● ASSIGNMENT:
Retype the text of the entries below without changing anything, and omit the pictures from your answer.

(Dataset entries)
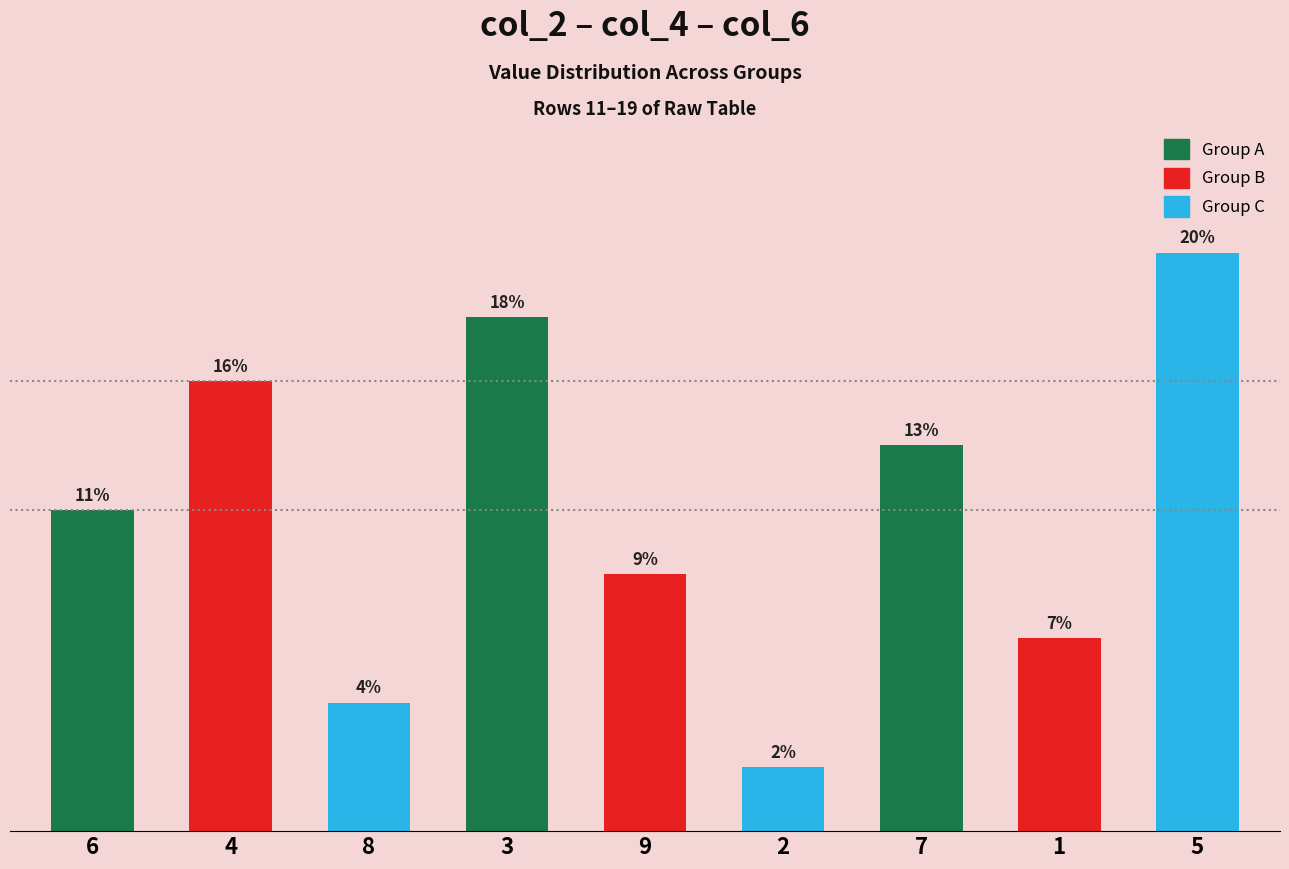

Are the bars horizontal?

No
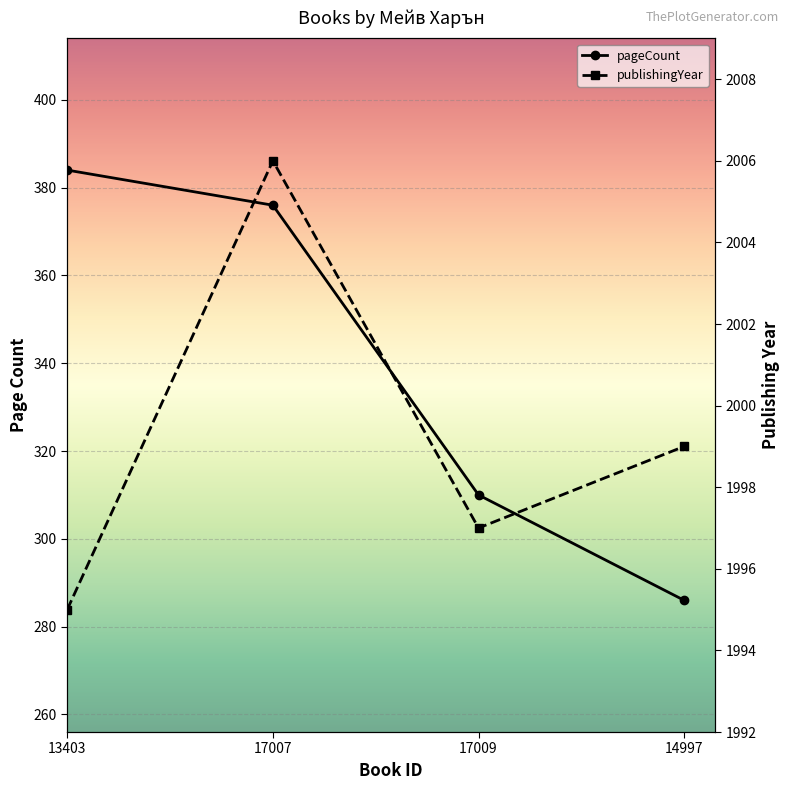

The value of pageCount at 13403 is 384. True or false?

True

● REPLY TO THE TASK:
Are the bars horizontal?

No

The value of pageCount at 13403 is 384. True or false?

True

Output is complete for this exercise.